Based on detailed factual findings, which the Ninth Circuit credited, the District Court concluded that the risk of harm in the [Orange County] Jail was “undeniably high.” The court further determined that while the Jail may have formally adopted a policy to mitigate that risk, its actual compliance was “piecemeal and inadequate.” On this evidence, the District Court held that respondents were likely to succeed in showing that the Jail was deliberately indifferent to the health and safety of its inmates and that it had violated federal disability rights law. In response, the court imposed a preliminary injunction that closely followed the CDC Guidelines for correctional and detention facilities.

“The District Court concluded that by demonstrating the Jail’s failure to implement basic safety measures of which it was well aware, respondents had established a likelihood of success on their claim that the Jail had been deliberately indifferent to the serious risk COVID-19 posed to the health of its inmates,” the dissent notes later.

The stay motion and petition for certiorari claim the jails will be “irreparably harmed” if they are forced to abide by the district court’s ruling which mandates social distancing and temperature checks. But Sotomayor argues these points of contention directly defy the logic contained in authorities’ on-the-record statements.

“The measures [the jail] now decries as vexatious judicial micromanagement are the same measures that just months ago it claimed were, ‘at a minimum,’ already being implemented,” the dissent continues. “If the Jail is already doing everything required by the injunction, then what irreparable harm does the injunction post? And if it is not, and the Jail misrepresented its actions under oath to the District Court, then why should the Jail benefit from this Court’s equitable discretion?”

“This Court normally does not reward bad behavior, and certainly not with extraordinary equitable relief,” Sotomayor witheringly added.

A footnote further elucidates the apparent trouble here:

Given the nature of the “rare and exceptional” relief the Jail seeks, this Court has an independent obligation to weigh the equities. The Jail’s misrepresentations to the District Court are one factor to consider. Another is that on the very same day it asked this Court to intervene in its pending appellate proceedings, the Jail requested from the Ninth Circuit a 1-month extension to file its opening brief. One might wonder, then, whether the Jail’s need for relief is quite as urgent as the Jail makes out.

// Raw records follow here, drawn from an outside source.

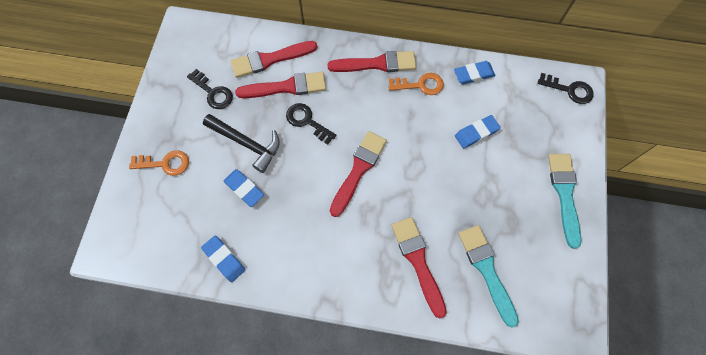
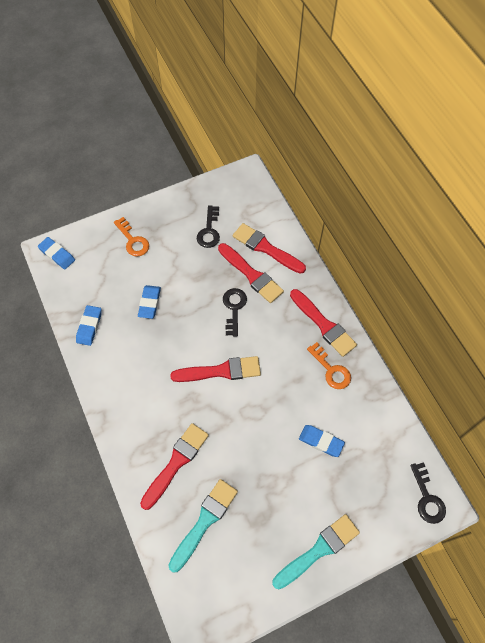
camera: 55 degrees right, 5 degrees down
black hammer [203,114,280,173] -> none
blue eraser [454,61,495,84] -> blue eraser moved to [38,237,75,269]

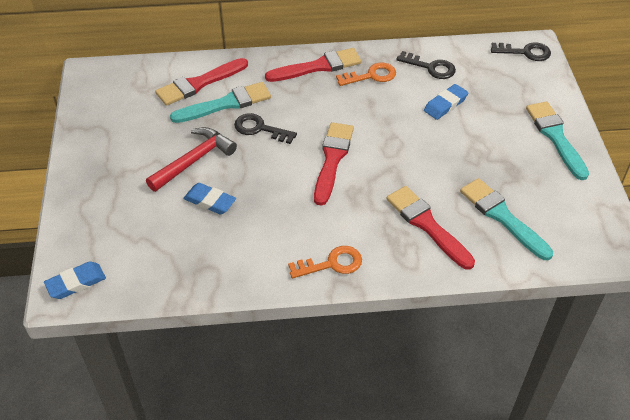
camera: 70 degrees left, 15 degrees down
blue eraser [76,305,102,346] -> none
orange key [114,217,149,256] -> orange key moved to [288,246,362,279]
black key [197,205,220,248] -> black key moved to [396,51,456,79]
red brush [218,243,284,303] -> turquoise brush [170,82,271,123]
none -> red hammer [146,127,237,192]

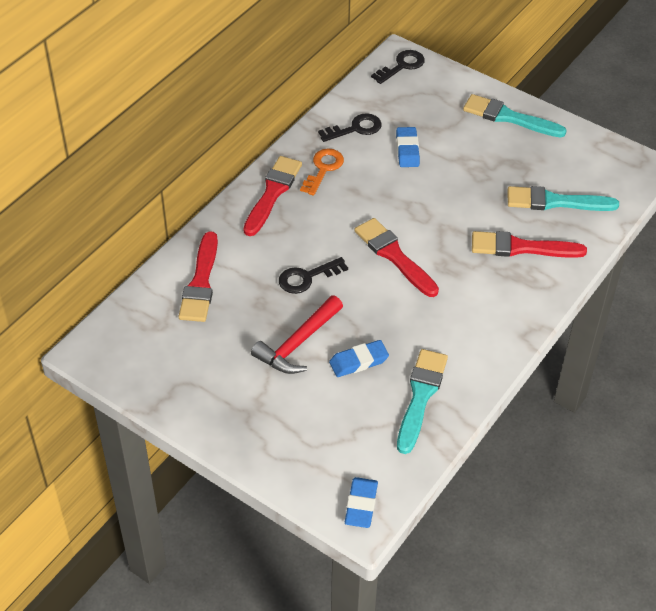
camera: 50 degrees left, 0 degrees up
red hammer [146,127,237,192] -> red hammer turned 135 degrees counterclockwise [251,295,343,374]
turquoise brush [170,82,271,123] -> turquoise brush moved to [397,349,448,454]
orange key [288,246,362,279] -> none

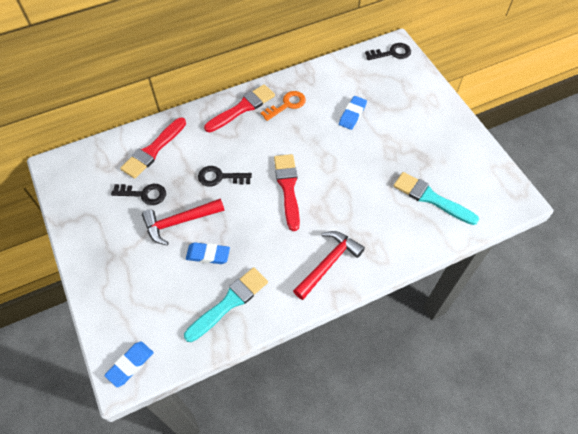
camera: 30 degrees right, 10 degrees up
black key [318,113,382,142] -> black key moved to [111,184,166,205]
turquoise brush [463,94,567,137] -> none
red brush [472,231,587,258] -> none
none -> red hammer [293,231,365,300]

“The District Court found that, despite knowing the severe threat posed by COVID-19 and contrary to its own apparent policies, the [Orange County] Jail exposed its inmates to significant risks from a highly contagious and potentially deadly disease,” Sotomayor concludes. “Yet this Court now intervenes, leaving to its own devices a jail that has misrepresented its actions to the District Court and failed to safeguard the health of the inmates in its care.”